The 200-odd Kirghiz families who remained in Afghanistan are in a sorry state. They are illiterate, and they and their khans are given to smoking opium grown in Badakhshan. They are prevented by the Russian border guards in Tajikistan from crossing the Oxus border to visit their kinsmen to trade. The Little Pamir Kirghiz in Tajikistan are better off and able to trade with Gilgit in Pakistan and Tash Kurgan in Xinjiang. Two Kirghiz mullahs came back from Turkey to encourage them in the faith, but they quickly succumbed to the charms of the opium pipe.

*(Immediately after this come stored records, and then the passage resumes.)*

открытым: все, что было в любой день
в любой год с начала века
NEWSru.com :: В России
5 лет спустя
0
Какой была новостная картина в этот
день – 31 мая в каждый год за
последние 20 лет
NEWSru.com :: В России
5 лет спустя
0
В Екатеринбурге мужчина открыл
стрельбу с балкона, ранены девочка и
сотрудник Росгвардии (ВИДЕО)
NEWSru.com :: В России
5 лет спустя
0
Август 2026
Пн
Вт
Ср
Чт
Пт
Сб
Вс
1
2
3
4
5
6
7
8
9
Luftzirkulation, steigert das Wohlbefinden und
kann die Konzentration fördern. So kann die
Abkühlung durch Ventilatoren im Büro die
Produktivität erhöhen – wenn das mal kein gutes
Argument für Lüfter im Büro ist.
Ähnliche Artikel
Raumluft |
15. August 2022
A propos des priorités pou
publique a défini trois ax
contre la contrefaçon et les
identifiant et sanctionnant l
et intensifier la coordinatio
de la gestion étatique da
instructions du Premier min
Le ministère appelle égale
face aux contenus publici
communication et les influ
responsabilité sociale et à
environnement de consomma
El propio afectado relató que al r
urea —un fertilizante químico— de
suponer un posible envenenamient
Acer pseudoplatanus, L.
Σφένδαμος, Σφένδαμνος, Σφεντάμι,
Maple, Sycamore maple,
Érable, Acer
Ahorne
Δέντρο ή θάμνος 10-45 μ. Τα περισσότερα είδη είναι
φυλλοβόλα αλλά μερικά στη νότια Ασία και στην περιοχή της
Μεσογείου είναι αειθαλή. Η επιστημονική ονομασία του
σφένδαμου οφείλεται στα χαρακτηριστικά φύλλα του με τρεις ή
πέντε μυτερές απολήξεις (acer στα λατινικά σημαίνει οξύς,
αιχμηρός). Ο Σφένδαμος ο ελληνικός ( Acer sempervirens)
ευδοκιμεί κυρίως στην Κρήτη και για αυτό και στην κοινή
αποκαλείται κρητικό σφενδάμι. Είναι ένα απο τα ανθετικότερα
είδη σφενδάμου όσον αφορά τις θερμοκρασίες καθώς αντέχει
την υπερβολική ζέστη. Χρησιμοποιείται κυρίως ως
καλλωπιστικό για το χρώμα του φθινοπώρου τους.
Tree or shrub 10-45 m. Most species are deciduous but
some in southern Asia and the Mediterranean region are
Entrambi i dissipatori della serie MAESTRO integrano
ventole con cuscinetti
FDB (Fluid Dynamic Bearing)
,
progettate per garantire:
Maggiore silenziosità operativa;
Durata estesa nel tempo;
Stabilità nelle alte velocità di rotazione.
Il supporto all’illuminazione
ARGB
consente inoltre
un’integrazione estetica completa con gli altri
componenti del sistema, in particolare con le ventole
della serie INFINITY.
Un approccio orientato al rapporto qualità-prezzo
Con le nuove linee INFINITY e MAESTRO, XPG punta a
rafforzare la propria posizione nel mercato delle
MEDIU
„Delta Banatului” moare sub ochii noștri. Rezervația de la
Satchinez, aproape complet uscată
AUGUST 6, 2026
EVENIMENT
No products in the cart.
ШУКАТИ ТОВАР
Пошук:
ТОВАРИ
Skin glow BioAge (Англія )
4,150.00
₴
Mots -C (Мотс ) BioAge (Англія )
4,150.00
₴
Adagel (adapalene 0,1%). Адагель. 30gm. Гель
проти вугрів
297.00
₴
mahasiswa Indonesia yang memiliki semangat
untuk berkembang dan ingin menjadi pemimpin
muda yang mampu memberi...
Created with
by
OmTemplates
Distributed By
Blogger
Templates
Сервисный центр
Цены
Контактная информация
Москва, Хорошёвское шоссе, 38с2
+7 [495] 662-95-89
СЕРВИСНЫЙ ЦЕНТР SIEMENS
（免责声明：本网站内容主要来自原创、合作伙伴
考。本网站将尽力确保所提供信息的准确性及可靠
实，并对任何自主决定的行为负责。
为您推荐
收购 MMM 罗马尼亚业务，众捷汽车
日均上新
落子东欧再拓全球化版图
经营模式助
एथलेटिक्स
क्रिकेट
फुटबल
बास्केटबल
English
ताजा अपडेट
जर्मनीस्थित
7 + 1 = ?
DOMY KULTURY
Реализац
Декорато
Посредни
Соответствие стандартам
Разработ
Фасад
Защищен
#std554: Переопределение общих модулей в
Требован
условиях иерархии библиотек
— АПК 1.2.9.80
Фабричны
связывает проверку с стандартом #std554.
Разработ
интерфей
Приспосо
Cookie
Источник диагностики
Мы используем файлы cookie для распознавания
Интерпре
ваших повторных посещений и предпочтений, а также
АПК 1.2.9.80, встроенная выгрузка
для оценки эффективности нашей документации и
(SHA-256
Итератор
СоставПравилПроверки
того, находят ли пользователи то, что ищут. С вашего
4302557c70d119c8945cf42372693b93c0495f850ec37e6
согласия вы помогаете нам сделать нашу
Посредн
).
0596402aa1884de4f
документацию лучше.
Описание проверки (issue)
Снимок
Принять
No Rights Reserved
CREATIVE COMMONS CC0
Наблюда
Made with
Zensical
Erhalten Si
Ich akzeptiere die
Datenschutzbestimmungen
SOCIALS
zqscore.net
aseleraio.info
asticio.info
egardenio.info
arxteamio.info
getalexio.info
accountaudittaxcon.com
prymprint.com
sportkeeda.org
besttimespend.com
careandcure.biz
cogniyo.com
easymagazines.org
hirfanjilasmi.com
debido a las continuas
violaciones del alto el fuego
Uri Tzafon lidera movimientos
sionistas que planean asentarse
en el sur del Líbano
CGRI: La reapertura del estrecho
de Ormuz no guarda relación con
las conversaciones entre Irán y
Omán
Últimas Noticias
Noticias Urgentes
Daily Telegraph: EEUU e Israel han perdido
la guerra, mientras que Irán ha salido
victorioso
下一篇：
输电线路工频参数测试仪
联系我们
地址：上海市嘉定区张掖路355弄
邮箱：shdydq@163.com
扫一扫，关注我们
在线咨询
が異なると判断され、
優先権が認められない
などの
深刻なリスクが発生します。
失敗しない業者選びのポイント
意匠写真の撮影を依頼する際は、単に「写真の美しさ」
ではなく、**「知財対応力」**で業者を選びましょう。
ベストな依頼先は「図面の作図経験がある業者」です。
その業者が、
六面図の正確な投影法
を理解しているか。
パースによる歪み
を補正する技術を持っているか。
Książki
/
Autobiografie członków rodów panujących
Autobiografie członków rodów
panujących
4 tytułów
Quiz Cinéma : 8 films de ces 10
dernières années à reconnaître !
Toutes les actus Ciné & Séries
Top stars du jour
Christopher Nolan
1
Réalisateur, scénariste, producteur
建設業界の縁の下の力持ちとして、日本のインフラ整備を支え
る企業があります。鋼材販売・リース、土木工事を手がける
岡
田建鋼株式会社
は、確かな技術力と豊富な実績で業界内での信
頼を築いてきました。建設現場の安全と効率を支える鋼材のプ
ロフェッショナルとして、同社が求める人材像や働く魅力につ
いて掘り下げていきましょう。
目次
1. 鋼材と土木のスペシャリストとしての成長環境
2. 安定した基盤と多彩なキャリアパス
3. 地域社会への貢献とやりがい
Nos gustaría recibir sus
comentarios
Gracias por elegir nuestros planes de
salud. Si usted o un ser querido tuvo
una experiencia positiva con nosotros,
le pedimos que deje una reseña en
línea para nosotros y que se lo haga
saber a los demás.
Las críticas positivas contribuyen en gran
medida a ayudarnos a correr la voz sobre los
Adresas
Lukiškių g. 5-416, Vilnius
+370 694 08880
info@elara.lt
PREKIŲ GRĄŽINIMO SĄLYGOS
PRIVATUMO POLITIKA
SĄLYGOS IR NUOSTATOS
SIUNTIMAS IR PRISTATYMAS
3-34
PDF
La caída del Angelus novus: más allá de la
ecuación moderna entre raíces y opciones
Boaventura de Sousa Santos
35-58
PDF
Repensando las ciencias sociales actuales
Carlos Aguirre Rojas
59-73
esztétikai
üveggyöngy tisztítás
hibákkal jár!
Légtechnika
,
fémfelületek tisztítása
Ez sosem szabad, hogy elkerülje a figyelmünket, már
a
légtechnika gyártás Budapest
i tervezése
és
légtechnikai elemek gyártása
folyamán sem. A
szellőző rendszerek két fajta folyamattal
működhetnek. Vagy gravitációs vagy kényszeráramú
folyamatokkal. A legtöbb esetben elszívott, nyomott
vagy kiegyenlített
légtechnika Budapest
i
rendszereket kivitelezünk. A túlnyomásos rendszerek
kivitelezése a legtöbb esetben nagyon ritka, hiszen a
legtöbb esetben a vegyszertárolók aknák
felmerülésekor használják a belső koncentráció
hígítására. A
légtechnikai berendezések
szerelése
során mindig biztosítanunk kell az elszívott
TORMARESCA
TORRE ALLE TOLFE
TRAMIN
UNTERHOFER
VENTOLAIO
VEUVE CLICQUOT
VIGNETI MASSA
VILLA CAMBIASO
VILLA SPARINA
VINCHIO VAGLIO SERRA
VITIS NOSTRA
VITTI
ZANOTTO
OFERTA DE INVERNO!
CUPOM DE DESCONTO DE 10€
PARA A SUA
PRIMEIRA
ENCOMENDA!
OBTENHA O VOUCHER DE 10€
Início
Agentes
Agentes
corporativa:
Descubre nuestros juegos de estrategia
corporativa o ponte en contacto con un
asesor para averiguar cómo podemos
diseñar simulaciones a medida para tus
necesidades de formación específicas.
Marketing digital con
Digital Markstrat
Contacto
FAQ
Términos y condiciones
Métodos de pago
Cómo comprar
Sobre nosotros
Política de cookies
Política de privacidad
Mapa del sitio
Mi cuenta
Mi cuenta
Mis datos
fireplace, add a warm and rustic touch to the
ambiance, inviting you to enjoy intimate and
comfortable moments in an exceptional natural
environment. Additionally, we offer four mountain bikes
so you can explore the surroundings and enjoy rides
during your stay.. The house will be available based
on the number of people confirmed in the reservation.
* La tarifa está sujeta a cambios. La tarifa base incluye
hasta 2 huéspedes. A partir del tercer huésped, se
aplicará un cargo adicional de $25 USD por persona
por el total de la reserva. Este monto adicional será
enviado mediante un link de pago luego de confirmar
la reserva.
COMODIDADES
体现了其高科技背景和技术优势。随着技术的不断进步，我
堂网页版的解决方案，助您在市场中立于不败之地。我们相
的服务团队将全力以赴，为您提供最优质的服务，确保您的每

The Kirghiz herdsmen who remained under Soviet rule did not do badly. Once the Russians had got rid of their khans, they provided them with education and healthcare. The Kirghiz even fought loyally for Russia in the Panfilovski Brigade at Stalingrad. Unless the Americans have just had them pulled down, the statues of Lenin, Panfilov and General Frunze, who won Turkistan back for the Russians after the Bolshevik Revolution, still stand in the Kyrgyzstan capital of Bishkek.